(Beginning of THE DATA)

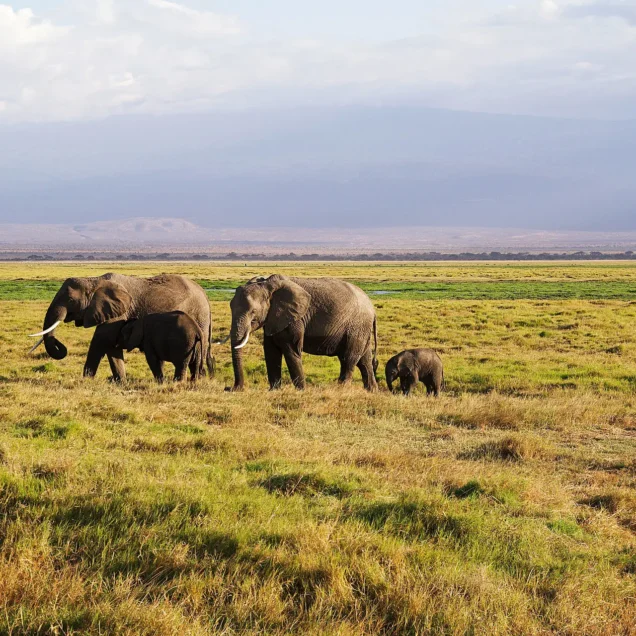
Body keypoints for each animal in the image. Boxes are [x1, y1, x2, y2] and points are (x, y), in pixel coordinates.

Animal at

(End of THE DATA)
(Beginning of THE DATA)

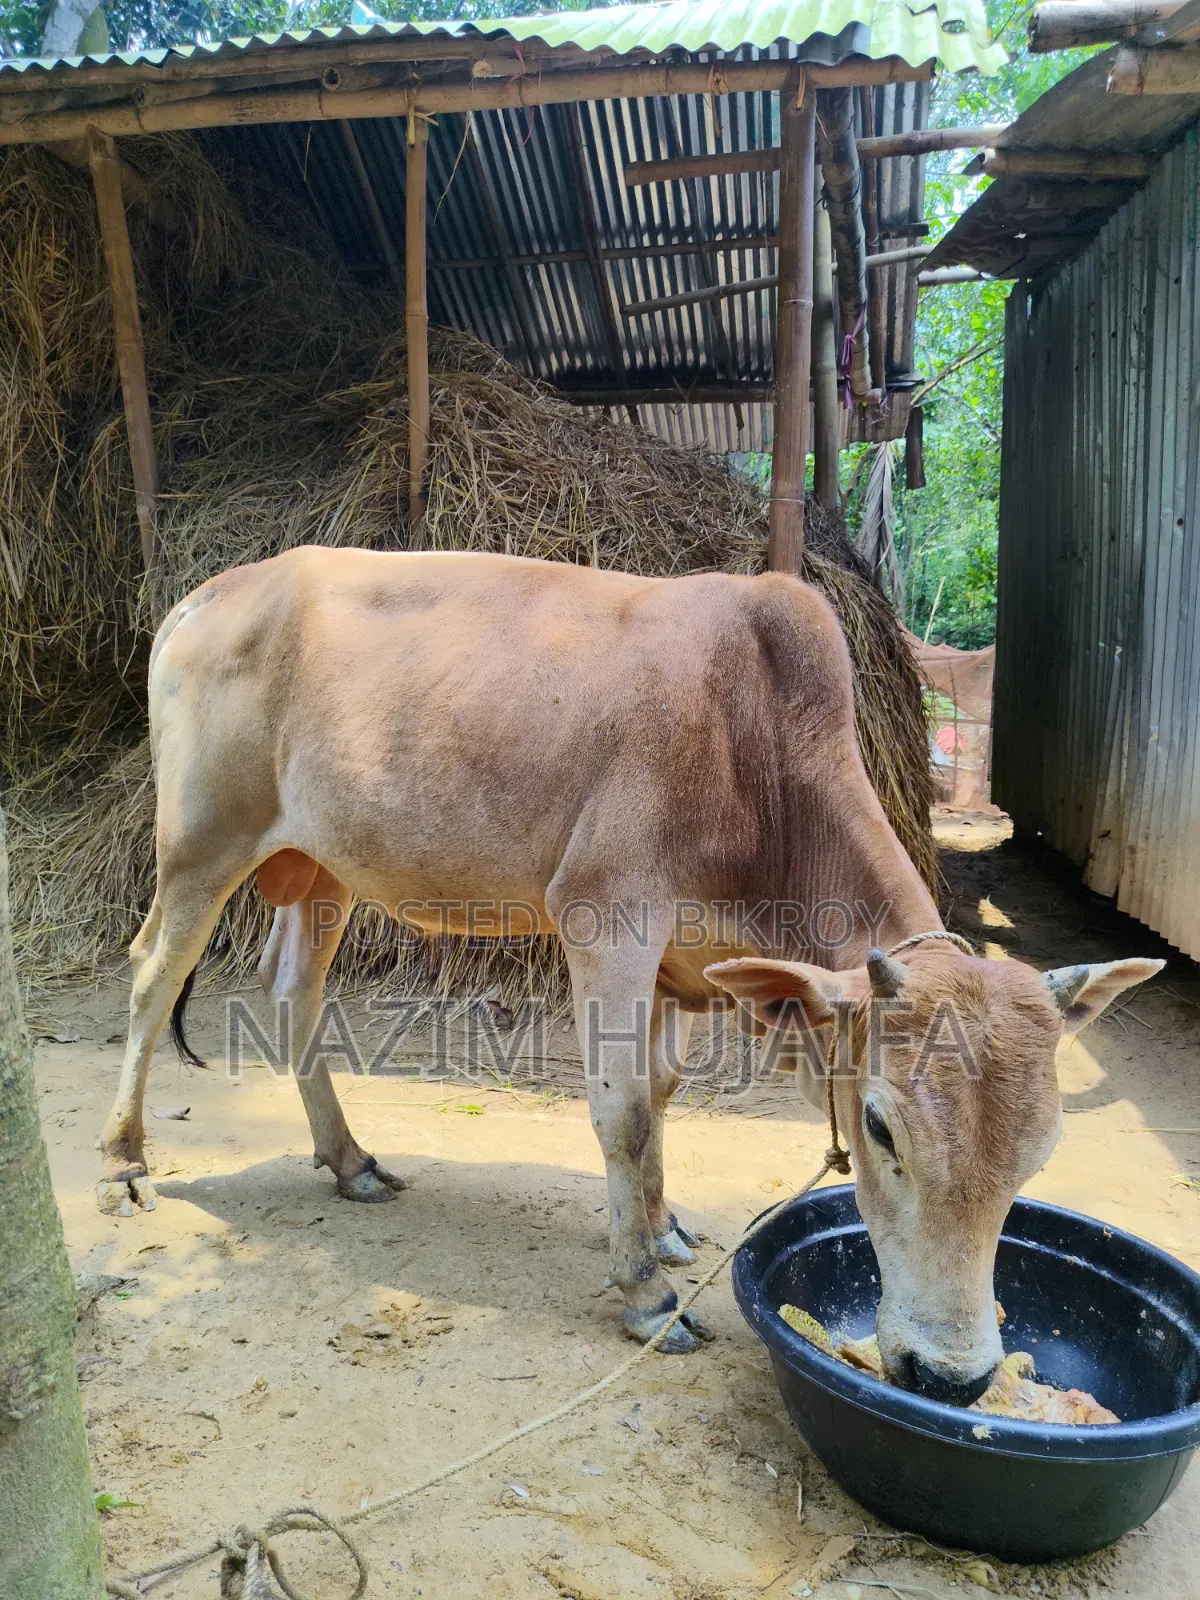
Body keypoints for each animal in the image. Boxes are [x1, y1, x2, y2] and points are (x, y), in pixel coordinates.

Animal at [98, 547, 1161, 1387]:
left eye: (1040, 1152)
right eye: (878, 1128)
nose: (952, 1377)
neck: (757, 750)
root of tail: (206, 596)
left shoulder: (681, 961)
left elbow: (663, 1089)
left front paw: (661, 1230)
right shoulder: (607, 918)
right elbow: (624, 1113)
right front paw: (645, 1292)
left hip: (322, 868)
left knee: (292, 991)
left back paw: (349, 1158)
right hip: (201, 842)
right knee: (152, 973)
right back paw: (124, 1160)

(End of THE DATA)

→ WHAT IS BEING ASKED: How many lines in the listing above contain "left"? Give the number and nothing else.

→ YOUR SOLUTION: 7